* [Exercise inputs]:
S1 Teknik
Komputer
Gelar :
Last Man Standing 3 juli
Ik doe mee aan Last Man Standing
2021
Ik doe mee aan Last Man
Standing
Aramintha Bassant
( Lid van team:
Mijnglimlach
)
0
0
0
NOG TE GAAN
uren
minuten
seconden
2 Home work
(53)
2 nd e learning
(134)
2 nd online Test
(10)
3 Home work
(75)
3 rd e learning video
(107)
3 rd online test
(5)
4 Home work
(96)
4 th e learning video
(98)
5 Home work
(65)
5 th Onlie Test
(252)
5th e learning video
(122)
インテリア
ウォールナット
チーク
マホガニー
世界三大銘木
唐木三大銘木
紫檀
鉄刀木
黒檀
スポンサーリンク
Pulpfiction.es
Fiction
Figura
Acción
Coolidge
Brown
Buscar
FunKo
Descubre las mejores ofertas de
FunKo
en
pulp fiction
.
...
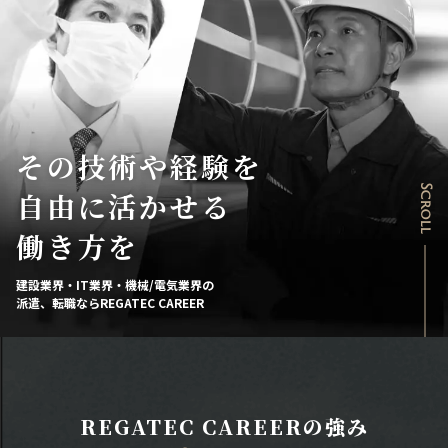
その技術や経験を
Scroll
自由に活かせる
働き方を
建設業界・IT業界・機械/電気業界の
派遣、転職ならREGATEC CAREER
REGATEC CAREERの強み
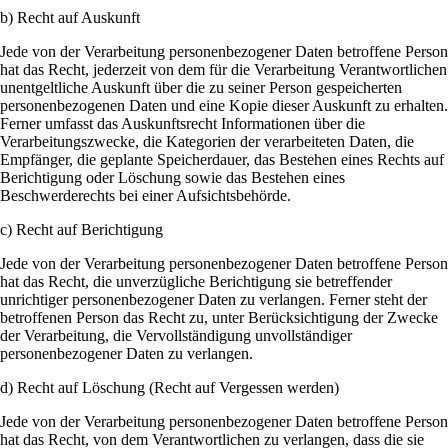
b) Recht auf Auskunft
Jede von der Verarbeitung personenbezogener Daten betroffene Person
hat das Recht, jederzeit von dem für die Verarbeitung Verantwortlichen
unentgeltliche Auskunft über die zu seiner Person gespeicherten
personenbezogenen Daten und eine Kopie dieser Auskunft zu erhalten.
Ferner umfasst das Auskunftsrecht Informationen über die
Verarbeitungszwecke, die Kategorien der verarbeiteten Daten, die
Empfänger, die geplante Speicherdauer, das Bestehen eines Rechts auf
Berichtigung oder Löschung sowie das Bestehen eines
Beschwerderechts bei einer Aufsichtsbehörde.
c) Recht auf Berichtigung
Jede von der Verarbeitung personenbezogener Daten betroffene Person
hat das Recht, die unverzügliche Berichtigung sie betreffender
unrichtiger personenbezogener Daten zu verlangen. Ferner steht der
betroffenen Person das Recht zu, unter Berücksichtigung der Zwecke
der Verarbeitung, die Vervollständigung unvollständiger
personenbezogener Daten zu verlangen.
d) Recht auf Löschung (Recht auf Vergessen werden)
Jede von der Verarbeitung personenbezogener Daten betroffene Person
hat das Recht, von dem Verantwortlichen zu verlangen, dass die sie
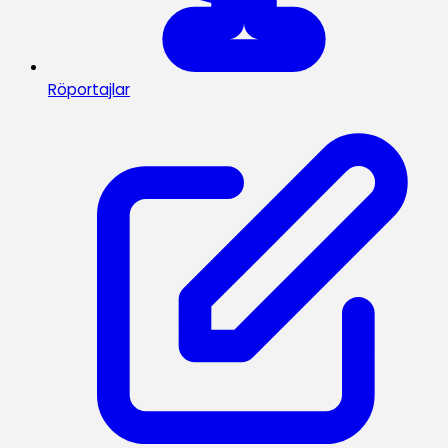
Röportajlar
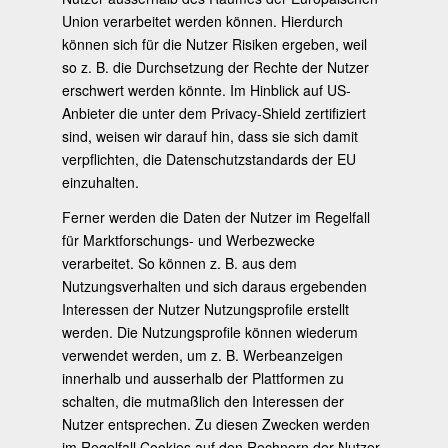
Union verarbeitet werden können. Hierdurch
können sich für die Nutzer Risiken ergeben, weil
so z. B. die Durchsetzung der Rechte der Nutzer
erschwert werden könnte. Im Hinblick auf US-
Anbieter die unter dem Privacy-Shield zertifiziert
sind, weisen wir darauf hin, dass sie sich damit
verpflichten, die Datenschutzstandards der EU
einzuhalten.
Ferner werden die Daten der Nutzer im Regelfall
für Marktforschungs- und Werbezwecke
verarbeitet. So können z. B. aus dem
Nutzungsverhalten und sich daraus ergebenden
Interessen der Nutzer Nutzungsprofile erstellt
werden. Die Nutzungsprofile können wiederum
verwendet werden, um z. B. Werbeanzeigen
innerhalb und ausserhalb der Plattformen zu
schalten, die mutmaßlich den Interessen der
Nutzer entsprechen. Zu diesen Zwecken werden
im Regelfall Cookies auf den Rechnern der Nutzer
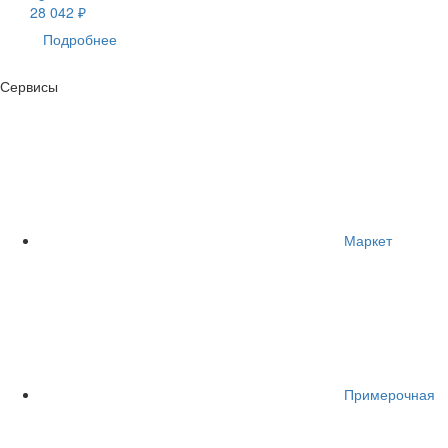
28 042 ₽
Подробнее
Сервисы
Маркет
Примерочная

* [Task description]:
Rewrite the lines starting at the one containing "b) Recht auf Auskunft" and ending at the one containing "Ferner umfasst das", with "unentgeltliche" replaced by "kostenlose" and everything else left unchanged.

* [Output of the exercise]:
b) Recht auf Auskunft
Jede von der Verarbeitung personenbezogener Daten betroffene Person
hat das Recht, jederzeit von dem für die Verarbeitung Verantwortlichen
kostenlose Auskunft über die zu seiner Person gespeicherten
personenbezogenen Daten und eine Kopie dieser Auskunft zu erhalten.
Ferner umfasst das Auskunftsrecht Informationen über die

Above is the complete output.